Friday, August 29, 2008

Palin in Perspective


The selection of Alaska Governor Sarah Palin as the Republican nominee for Vice President brings the first real executive experience to either national ticket.

I first raised this issue during my book tour in March. I was worried that the compressed primary schedule pushed most of the presidential campaign into 2007. This gave “home field advantage” to the Washington elites. The 2007 race for media attention and money was the domain of lobbyists and special interests. The result was three Senators becoming the front-runners – Clinton, McCain and Obama.

Senators are the ultimate Washington insiders. They are all millionaires. Their primary goal is to produce volumes of media releases and rhetoric. Their $2 million operating budgets and 20-35 staffers are managed by a chief of staff with fully delegated powers. It is rare for a Senator, from either party to have any executive experience.

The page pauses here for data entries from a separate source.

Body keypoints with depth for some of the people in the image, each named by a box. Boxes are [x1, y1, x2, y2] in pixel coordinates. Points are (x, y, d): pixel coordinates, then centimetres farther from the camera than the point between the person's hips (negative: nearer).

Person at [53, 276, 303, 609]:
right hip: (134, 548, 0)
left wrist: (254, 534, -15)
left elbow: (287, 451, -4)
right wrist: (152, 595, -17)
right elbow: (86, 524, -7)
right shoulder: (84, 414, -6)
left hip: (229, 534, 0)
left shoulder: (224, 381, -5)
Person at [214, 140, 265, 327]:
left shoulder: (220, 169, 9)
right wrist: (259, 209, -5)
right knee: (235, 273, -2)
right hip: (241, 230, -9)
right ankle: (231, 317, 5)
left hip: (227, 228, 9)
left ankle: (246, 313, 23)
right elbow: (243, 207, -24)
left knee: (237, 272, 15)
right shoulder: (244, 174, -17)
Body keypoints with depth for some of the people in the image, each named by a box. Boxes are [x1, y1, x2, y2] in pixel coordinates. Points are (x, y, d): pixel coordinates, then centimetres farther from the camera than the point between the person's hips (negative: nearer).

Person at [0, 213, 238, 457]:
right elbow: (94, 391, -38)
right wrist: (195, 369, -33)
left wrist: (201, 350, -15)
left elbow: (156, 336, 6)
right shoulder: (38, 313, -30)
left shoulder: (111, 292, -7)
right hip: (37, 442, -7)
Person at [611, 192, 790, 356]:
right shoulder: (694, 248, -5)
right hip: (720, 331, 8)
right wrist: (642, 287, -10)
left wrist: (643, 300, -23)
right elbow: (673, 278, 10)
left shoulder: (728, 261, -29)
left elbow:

The last all-Senate ticket was Kennedy-Johnson, who ushered in one of the most turbulent and tragic decades in America history (only surpassed by the Civil War and Depression eras).

America now has hope. Governor Palin is a chief executive officer who leads 15,000 state employees, and oversees a $1.5 billion budget. This means she spends her days making real decisions that impact the daily lives of Alaskans. This is the real world, not the surreal one of Washington power players chronicled in my book “Naked Emperors”.

Palin is a real reformer with real results. She is all about taking tangible actions to clean-up government and make it more efficient. In every elected office, she has led successful change efforts to reduce waste, help whistle-blowers, and fight corruption.

Washington, DC is long over-do for a major overhaul. This is why “change” has become an overused slogan during this campaign cycle. In most cases, this is just empty rhetoric. Obama and Biden mouth great platitudes about change, but never did it. McCain has led legislative change, but has not been in a position to implement it. Palin is the “real deal”.